Все когда-нибудь заканчивается. На третий день он проснулся все еще обессиленным, но уже готовым продолжить путь. С бизонами Гласс решил больше не рисковать.
Гласс нашел палку подлиннее и распустил один из бинтов на тонкие концы. Благо служба моряком научила его плести их из любой рухляди. Приманку нашел быстро. Рыбы здесь водилось много, но самодельная удочка не позволяла развернуться. Несколько часов понадобилось на то, чтобы поймать дохлого вида рыбешку.
Рыба несла хоть какое-то разнообразие в ягодно-травяной рацион. Поев, он пополз дальше. Теперь он старался передвигаться и днем, и ночью. Иногда он засыпал, а очнувшись, понимал, что тело его продолжало двигаться, пока мозг отдыхал. Впрочем, отдыхом эти воспаленные и искривленные злостью видения сложно было назвать. Иногда он впадал в бред наяву. Он почти слышал голоса трапперов из отряда Генри, видел их глаза, когда тот войдет в грязный бар, в котором они наперебой будут рассказывать истории о том, как тащили на себе истерзанного гризли друга.

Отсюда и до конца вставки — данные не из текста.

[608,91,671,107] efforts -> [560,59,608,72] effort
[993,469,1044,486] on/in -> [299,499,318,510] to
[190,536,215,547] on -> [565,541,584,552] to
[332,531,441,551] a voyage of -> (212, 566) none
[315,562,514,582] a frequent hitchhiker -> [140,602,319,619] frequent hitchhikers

Гласс моргал и понимал, что это лишь игры его сознания. Наконец вдалеке показалась Гранд. Широкая река выглядела здесь куда спокойнее своего шумного притока. Воды ее будто бы демонстрировали великое равнодушие ко всему в этом мире.

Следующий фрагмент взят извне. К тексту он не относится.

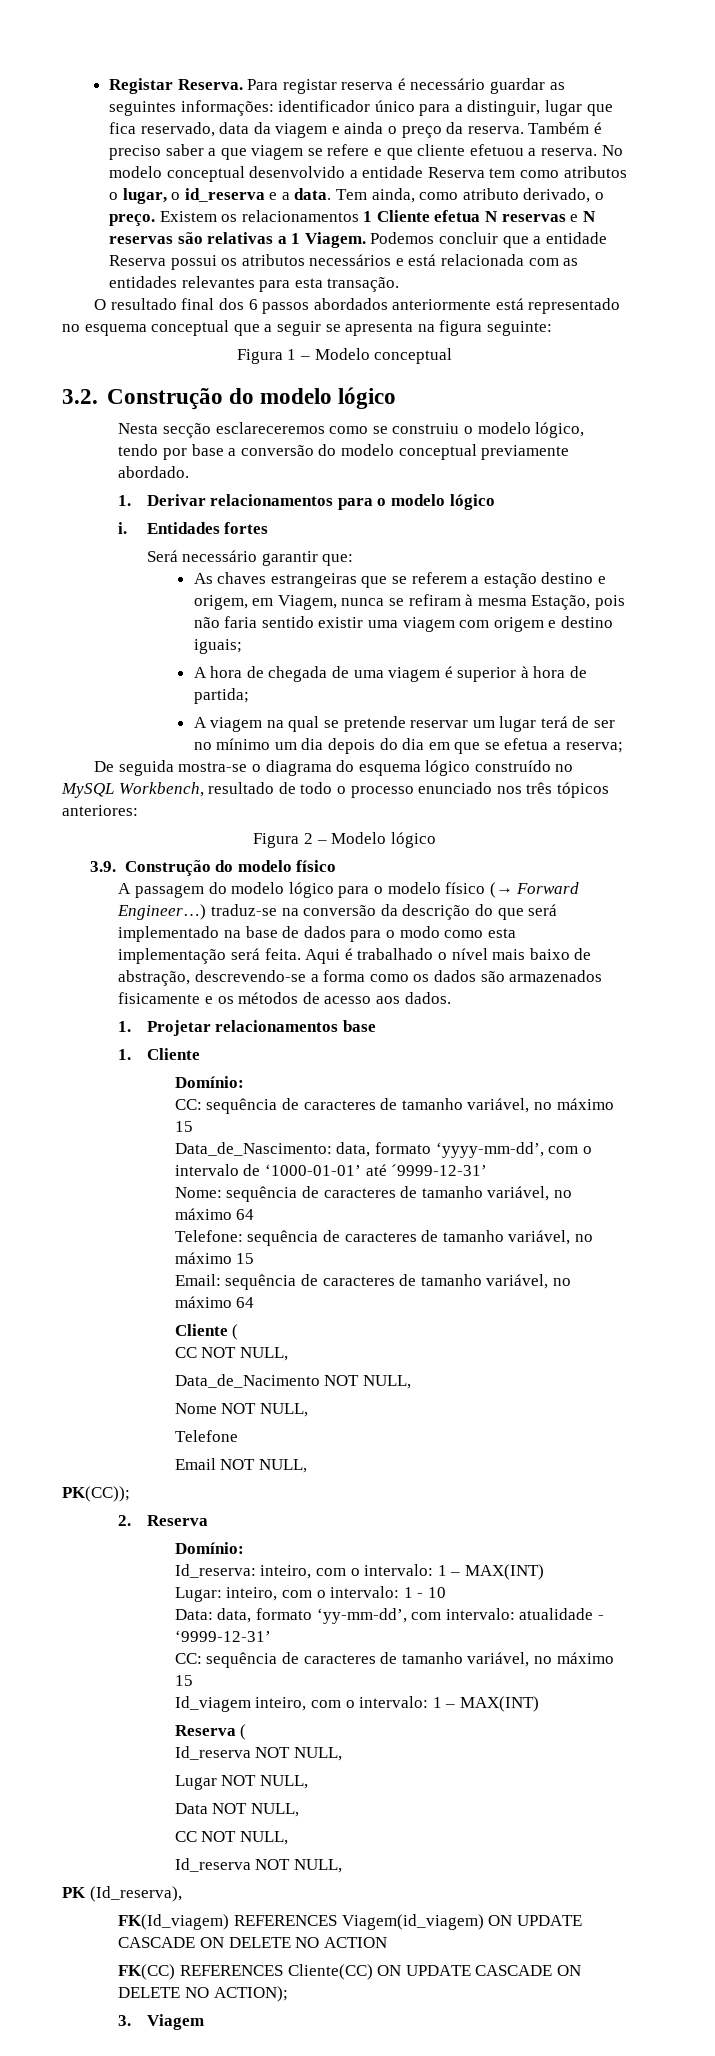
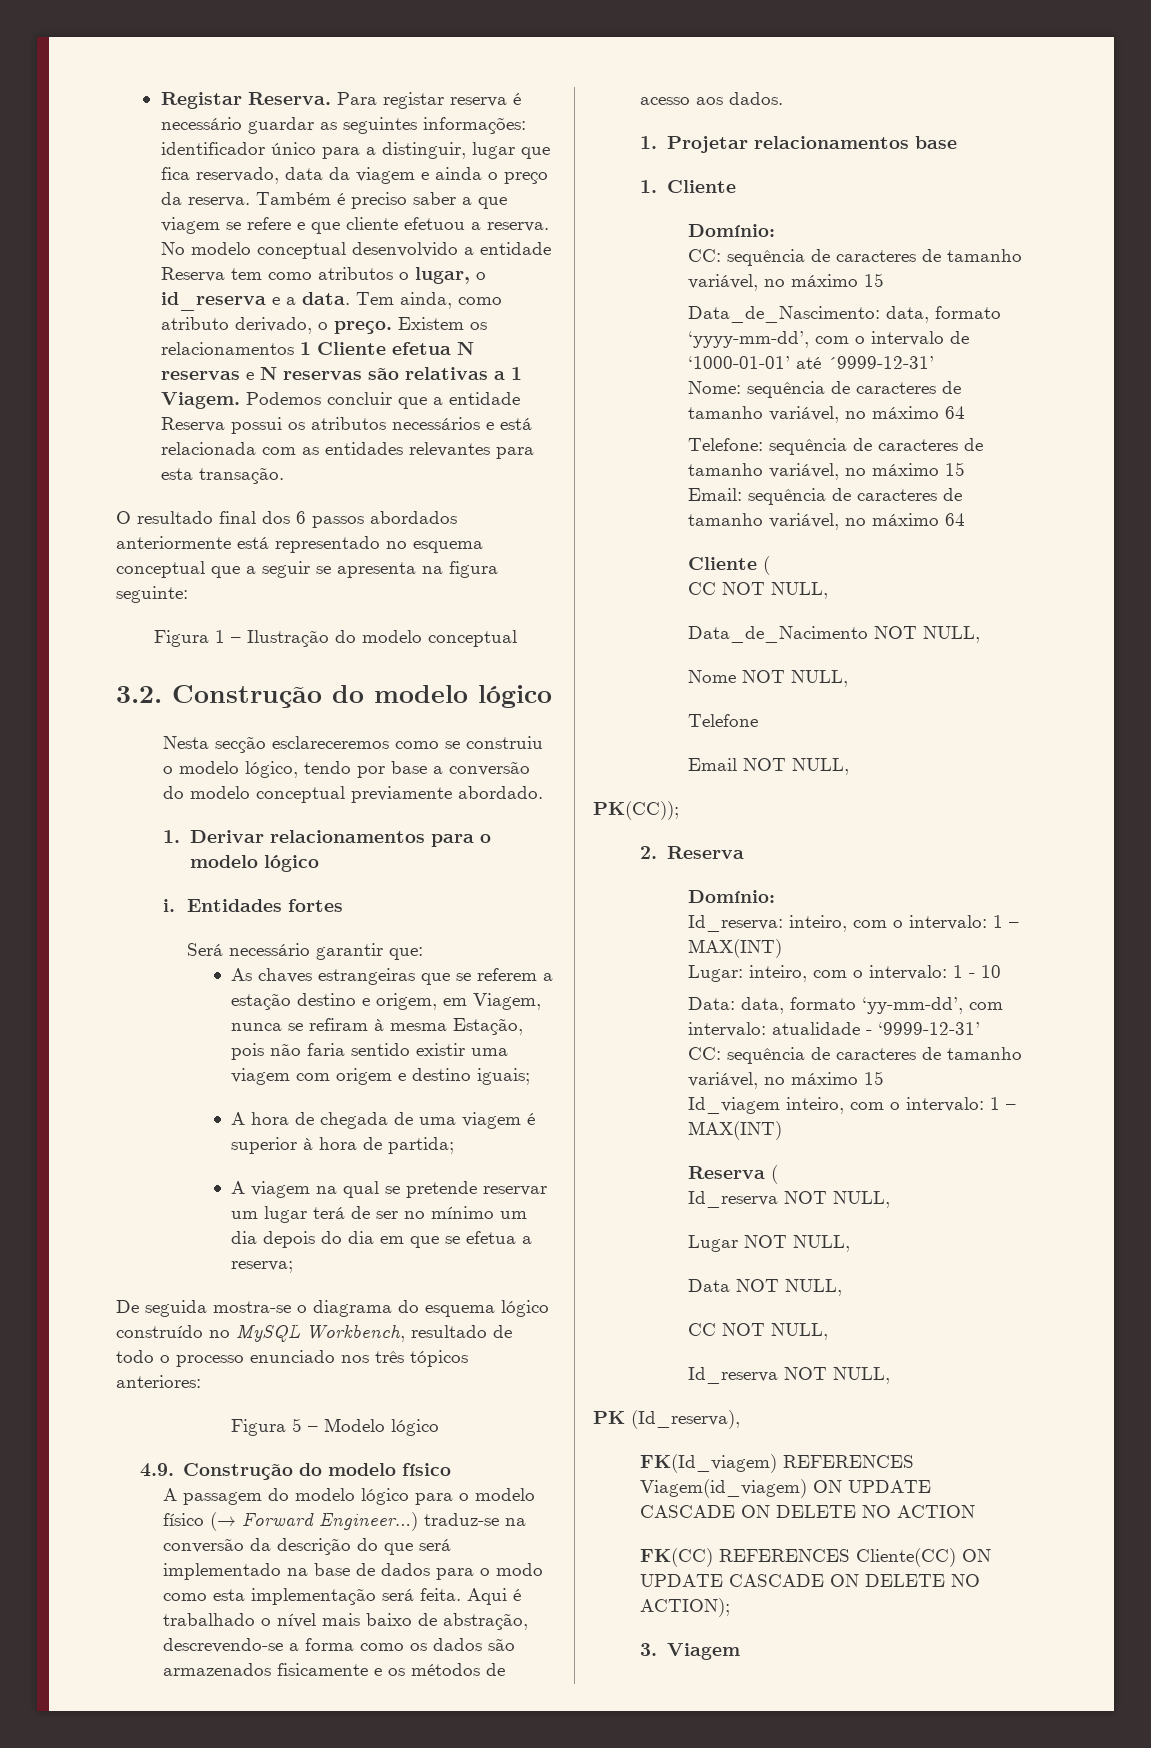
[314,348,370,360] Modelo -> [246,630,422,647] Ilustração do modelo
[303,833,313,844] 2 -> [292,1418,302,1432] 5
[90,861,117,872] 3.9. -> [139,1463,174,1477] 4.9.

Гласс долго вглядывался вдаль. Тихий, утробный шум воды успокаивал и вдохновлял. Вдалеке виднелся гордый пик холма Грома. Ориентир есть, теперь он точно знал, что двигается в верном направлении.

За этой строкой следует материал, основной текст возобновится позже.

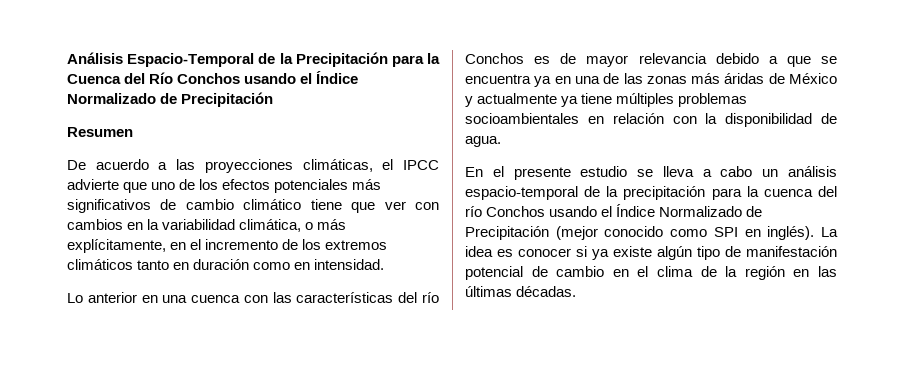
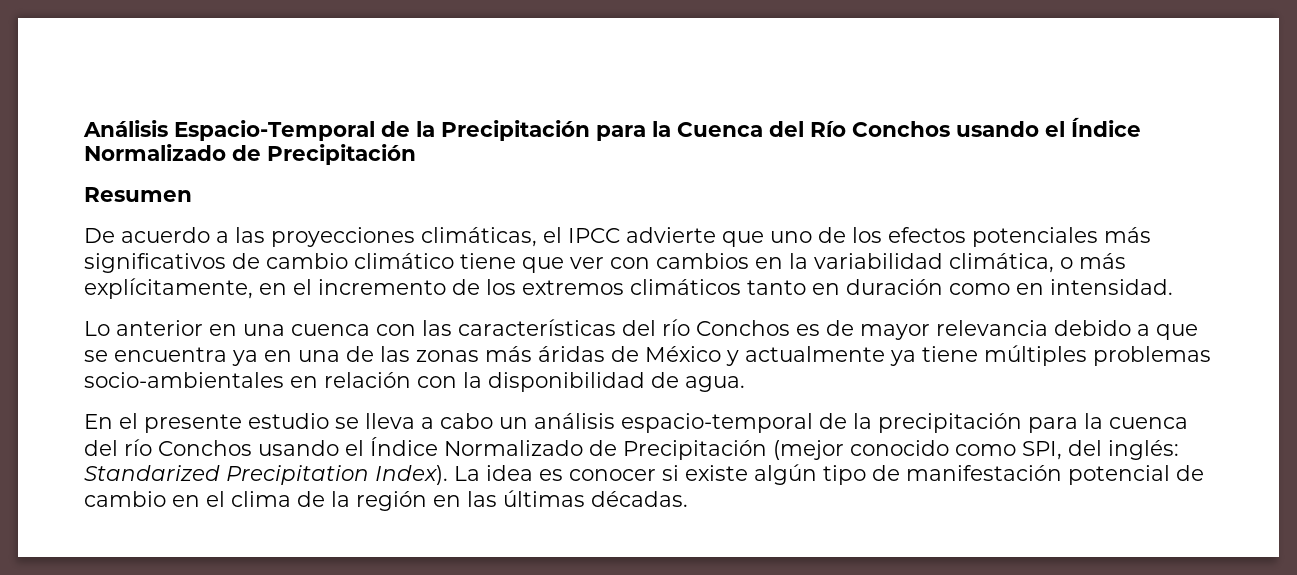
[465,113,579,124] socioambientales -> [84,372,284,388] socio-ambientales
[713,226,815,240] SPI en inglés). -> [1022,440,1179,460] [84,465,448,485] SPI, del inglés: Standarized Precipitation Index).
[592,249,609,260] ya -> (679, 473) none

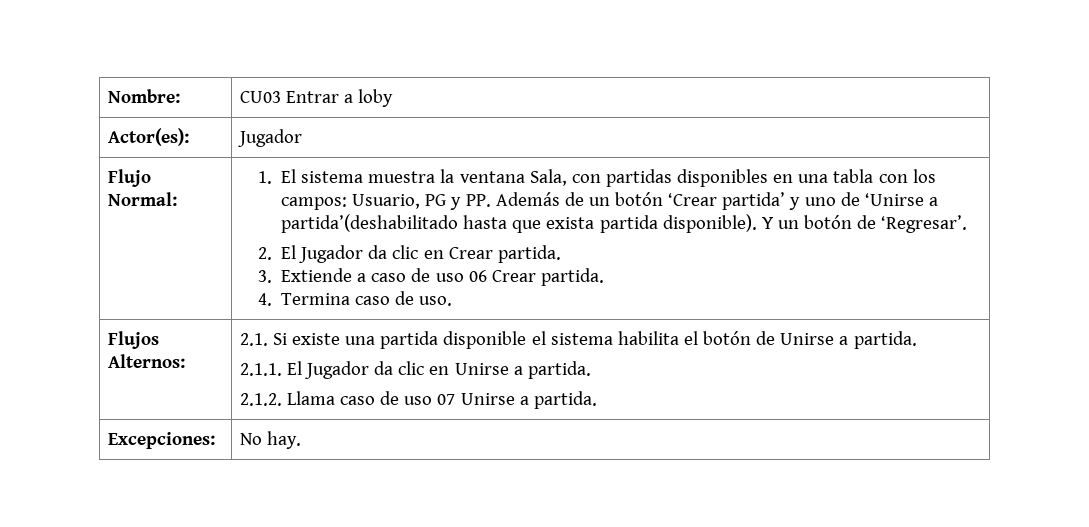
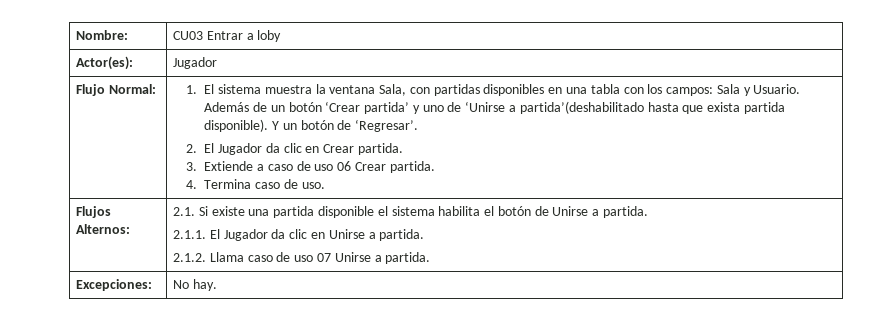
[352,194,491,210] Usuario, PG y PP. -> [716,84,801,96] Sala y Usuario.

Для того чтобы жить, нужно хотя бы попытаться встать. Гласс медленно притянул к себе сломанную ногу и осторожно установил на землю. Боль резко осадила его пыл. Теперь он попытался поставить на землю здоровую ногу. Он как можно глубже вдавил ее в глинистую землю, схватил первую попавшуюся корягу и оперся на нее. Получилось. Он стоял. Первый шаг чуть не выключил его, но второй разбудил уснувшую было злость. Она помогла вытерпеть еще шагов десять. Потом пришлось отдыхать несколько часов. Так продолжалось до тех пор, пока нога не стала выдерживать приемлемое количество времени.
Пороги на реке все еще были слишком высокими, но Гласс точно помнил, что совсем скоро Гранд должна успокоиться. Всего несколько километров и можно будет построить плот. Да и люди здесь могут встретиться. Впрочем, на людей он уповал куда меньше. Его друзья «заботливо» вырыли для него могилу, с какой стати ему помогут незнакомцы? Воспоминания о людях искажались все больше. Это слишком абстрагтное для памяти понятие. Сознание Гласса подбрасывало более конкретные образы. Лицо погибшей жены, нерожденного сына, смутный лик Питалешаро и его отца… Их вспоминать было больно, а вот лица его «друзей» из отряда Генри обжигали такой яростью, в какой он нуждался.
«Еще нет. Жив», – зло повторял он.
Берег реки поднимался вверх. По окаемке тянулись непроходимые заросли. Чтобы продолжить путь нужно было немного отклониться от русла реки. Впрочем, пик Грома, было видно со всех сторон.